Study Hall

Getting The Price Right: The Most Important Factor In Any Type Of Business

To be successful, whatever product you hope to sell must remain competitive and profitable for all involved parties.

When I began to think about pricing strategies, a story about a recent experience with a friend immediately came to mind. He’s a huge barbeque aficionado and smokes his own meat on a regular basis.

I think he spent $10,000 on his latest smoker, so he’s serious. I’ve enjoyed feasts of pork and beef at his place along with his own recipe for barbeque sauce. (Simply delicious!)

A few months ago, he told me that he was going to start mass-producing and selling his sauce. My first thought: “Are you nuts? Have you not seen how many varieties already stuffing the local grocery store shelves?”

Instead, I tried to be supportive, asking him about his cost to produce as well as the target sales price. He said the sauce costs him about $5 per jar to produce, plus 50 cents for freight, and he anticipates stores will sell it for about $10 per jar.

Bluntly, I told him the math doesn’t work. If his landed cost is $5.50 and the stores need to make 40 percent margin, it means he would only make 50 cents per jar, 10 percent gross margin. Considering most businesses require a 25 percent margin to stay afloat, I figured he would be losing 15 percent on every sale. Not good, no matter how creative the accounting!

Right From The Start

When bringing a new product to market, the process starts by setting a price point that will work for the target audience (the buyer). At Radial Engineering, we had two “magic” price points in mind: the ProDI direct box would be the workhorse for weekend warriors and priced at $99, while the JDI would be a premium product with a Jensen transformer for pro concert touring, priced at $199.

During the many talks I conducted around the globe over the years, I would always ask the audience: “What is the most important feature of a product for a sound engineer or artist?” Invariably, they would always answer: “Good sound.” My response was: “Yes, good sound is important but no sound is even more important!”

In other words, if you have 20,000 screaming fans at a show and the device breaks down halfway through a set, people are going to get fired. I always focused on the durability of the product as being a critical part of choosing a product.

Saving a few bucks by buying a second-rate product simply does not make sense. Shure purportedly launched the SM58 at a trade show with a hammer and a nail, showing how the microphone’s finish could stand up to anything. This set the pace for quality construction that continues with this iconic industry standard to this day.

A product’s price point establishes a price structure that will work all the way down the line. To be successful, the product must remain competitive and profitable for all involved parties.

For instance, when a distributor imports a product and sells it to retailers, it requires setting a retail price, a MAP (minimum advertised price or street price) and then working backwards and forwards from cost to see if it works.
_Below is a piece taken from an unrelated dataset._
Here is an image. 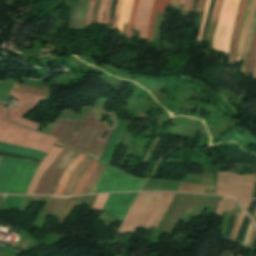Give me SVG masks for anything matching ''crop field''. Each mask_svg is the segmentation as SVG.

The following is a common scenario:

Retail price: $100

MAP: $89.99 (10 percent off – 33 percent gross margin)

Dealer cost: $60 (40 percent margin from retail)

Wholesale cost: $54 (extra 10 percent off dealer cost)

Distributor cost: $50 (20 percent off dealer cost)

Manufacturer cost: $25 (50 percent gross margin)

To calculate the landed cost, freight, duties and other import tariffs must be included. For my friend to be marginally profitable with his barbeque sauce, he would have to land it for about $4. He figures he’ll be able to do so as his volume increases and production costs decrease. Although this may be the case, it’s a tough road to follow as you can only lose money for so long. A business needs cashflow to survive!